7. The map construction method based on multimodal perception and Gaussian primitives according to claim 1, characterized in that, The judgment step is followed by: selecting multiple key frames from the optimization window according to preset rules, optimizing the camera pose and 3D Gaussian primitive parameters of the multiple key frames, and updating the optimized camera pose and 3D Gaussian primitive parameters of the multiple key frames to the optimization window. The optimization of camera pose and 3D Gaussian primitive parameters for multiple keyframes specifically includes: constructing a joint optimization objective function based on photometric factors, IMU pre-integration factors, and geometric prior factors; using the camera pose and 3D Gaussian primitive parameters for multiple keyframes as optimization variables; solving a nonlinear least squares problem on the joint optimization objective function to solve for the optimization variables; and thus optimizing the camera pose and 3D Gaussian primitive parameters for the keyframes.
8. The map construction method based on multimodal perception and Gaussian primitives according to claim 7, characterized in that, Optimizing the camera pose and parameters of the 3D Gaussian primitives for multiple keyframes further includes: performing corresponding operations on the corresponding 3D Gaussian primitives based on the gradient information and scale of each 3D Gaussian primitive; the operations include splitting, cloning, or culling. When the gradient metric of a 3D Gaussian primitive is greater than the eighth preset threshold and the scale metric is greater than the ninth preset value, the 3D Gaussian primitive is split into two. When the gradient metric of a 3D Gaussian primitive is greater than the eighth preset threshold and the scale metric is less than or equal to the ninth preset threshold, a new 3D Gaussian primitive is generated by cloning the 3D Gaussian primitive. The 3D Gaussian primitive is deleted when its effective transparency is greater than the tenth preset threshold or when it is not observed.
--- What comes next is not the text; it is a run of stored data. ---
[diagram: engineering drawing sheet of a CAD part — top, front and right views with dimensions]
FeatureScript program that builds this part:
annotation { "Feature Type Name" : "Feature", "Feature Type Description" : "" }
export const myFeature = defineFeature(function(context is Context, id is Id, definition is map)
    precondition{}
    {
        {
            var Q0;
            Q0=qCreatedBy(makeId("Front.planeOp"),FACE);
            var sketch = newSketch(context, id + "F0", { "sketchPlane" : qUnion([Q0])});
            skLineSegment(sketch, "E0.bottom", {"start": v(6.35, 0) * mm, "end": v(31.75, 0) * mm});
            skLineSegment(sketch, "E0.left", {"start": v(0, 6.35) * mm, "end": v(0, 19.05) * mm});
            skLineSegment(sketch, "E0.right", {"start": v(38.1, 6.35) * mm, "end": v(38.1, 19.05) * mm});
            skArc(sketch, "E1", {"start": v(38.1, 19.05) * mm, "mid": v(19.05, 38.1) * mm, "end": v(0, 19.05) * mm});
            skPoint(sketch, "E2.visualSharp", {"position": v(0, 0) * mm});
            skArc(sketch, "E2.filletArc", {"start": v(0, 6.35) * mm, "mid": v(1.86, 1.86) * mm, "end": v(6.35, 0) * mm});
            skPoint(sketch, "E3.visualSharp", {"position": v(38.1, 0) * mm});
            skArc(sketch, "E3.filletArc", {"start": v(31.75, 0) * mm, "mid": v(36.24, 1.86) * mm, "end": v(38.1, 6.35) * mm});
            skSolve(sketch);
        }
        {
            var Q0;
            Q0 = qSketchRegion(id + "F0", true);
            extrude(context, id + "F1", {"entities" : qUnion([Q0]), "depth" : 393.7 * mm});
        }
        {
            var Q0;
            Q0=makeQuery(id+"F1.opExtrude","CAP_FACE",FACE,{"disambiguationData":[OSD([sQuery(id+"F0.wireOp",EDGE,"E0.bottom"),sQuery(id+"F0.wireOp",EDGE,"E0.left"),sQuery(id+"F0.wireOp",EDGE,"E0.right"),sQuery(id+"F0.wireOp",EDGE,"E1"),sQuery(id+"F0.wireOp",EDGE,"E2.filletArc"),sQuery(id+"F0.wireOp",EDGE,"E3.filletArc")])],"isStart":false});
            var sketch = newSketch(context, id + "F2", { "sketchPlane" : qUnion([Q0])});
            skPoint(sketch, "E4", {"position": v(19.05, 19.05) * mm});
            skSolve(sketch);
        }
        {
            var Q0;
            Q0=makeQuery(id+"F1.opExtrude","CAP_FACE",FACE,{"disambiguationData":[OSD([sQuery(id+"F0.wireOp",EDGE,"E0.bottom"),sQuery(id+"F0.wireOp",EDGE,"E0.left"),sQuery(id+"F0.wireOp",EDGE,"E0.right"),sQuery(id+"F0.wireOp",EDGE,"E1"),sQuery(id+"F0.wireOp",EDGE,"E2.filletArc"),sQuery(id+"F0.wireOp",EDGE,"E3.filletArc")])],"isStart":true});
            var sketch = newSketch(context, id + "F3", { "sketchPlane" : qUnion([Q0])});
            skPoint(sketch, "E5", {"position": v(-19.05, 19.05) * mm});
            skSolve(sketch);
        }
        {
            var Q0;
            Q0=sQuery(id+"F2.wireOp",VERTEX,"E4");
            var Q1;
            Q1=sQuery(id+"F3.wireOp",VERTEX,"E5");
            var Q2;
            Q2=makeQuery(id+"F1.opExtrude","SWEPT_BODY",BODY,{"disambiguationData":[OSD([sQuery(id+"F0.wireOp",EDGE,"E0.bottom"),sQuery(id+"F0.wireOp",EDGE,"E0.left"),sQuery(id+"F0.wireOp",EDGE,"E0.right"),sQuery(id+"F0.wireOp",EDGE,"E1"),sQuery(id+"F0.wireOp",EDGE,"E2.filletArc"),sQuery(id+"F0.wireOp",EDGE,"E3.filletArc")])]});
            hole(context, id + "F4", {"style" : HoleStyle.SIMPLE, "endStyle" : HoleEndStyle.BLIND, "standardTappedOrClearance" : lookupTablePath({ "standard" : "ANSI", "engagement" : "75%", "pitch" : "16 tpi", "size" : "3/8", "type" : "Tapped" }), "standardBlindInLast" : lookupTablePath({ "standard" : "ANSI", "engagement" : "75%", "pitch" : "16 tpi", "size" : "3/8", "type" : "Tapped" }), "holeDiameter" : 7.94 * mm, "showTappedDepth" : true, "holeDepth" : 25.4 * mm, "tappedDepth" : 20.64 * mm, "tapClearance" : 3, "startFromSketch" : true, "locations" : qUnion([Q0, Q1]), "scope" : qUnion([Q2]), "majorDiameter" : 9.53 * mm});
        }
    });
9. A map building apparatus based on multimodal perception and Gaussian primitives, comprising a memory and a processor, wherein the memory stores a map building program that runs on the processor, characterized in that, The map building program is a computer program, and when the processor executes the map building program, it implements the steps of the map building method based on multimodal perception and Gaussian primitives as described in any one of claims 1-8.
10. A computer-readable storage medium storing a map-building program thereon, characterized in that, The map building program is a computer program, and when executed by a processor, it implements the steps of the map building method based on multimodal perception and Gaussian primitives as described in any one of claims 1-8.